--- Activity ---
Please find the lines in the entries below that contain the word "Chemin", and copy each one.

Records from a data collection
################
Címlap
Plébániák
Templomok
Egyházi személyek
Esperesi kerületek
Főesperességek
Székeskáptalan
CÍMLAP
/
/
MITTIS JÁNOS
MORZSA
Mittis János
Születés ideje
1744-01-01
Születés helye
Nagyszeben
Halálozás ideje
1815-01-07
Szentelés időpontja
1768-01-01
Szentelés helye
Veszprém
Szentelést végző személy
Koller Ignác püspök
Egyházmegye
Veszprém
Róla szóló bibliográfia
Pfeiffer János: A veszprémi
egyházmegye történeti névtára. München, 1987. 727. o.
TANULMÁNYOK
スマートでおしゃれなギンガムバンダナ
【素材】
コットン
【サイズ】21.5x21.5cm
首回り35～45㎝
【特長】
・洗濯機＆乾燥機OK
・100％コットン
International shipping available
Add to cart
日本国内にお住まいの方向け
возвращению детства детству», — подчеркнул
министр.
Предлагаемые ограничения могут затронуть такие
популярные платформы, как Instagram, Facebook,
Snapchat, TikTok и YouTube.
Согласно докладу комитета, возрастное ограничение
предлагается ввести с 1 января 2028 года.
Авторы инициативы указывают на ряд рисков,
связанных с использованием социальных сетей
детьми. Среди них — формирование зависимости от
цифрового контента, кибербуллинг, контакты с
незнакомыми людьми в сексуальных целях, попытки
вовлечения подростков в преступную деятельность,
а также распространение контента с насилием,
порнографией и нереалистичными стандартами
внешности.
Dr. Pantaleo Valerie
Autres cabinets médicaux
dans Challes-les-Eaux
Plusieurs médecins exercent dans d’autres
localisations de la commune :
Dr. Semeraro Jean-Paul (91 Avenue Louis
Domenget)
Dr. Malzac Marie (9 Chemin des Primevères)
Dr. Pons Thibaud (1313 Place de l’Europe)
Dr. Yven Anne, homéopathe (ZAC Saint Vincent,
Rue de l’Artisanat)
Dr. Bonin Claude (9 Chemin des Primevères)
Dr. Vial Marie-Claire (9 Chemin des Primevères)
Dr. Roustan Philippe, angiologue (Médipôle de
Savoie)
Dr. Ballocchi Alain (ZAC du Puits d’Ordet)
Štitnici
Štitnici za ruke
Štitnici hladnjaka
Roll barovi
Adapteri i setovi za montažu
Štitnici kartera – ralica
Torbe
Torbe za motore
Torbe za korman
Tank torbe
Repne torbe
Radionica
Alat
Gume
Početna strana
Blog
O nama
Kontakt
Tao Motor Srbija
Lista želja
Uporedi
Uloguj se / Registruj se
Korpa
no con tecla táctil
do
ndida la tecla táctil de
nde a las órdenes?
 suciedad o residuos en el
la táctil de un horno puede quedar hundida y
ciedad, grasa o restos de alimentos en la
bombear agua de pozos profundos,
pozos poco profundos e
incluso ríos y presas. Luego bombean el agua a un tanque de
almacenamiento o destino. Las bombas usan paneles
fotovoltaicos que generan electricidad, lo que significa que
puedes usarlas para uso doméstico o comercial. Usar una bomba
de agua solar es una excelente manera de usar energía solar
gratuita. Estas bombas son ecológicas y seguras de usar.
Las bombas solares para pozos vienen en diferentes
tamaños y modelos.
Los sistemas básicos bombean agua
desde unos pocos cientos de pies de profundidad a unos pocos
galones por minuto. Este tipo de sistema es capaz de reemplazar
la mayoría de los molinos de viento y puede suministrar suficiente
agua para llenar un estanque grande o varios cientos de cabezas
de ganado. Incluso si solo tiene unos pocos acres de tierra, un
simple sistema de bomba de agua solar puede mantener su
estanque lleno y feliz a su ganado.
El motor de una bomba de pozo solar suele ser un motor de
################
--- Written reply ---
Dr. Malzac Marie (9 Chemin des Primevères)
Dr. Bonin Claude (9 Chemin des Primevères)
Dr. Vial Marie-Claire (9 Chemin des Primevères)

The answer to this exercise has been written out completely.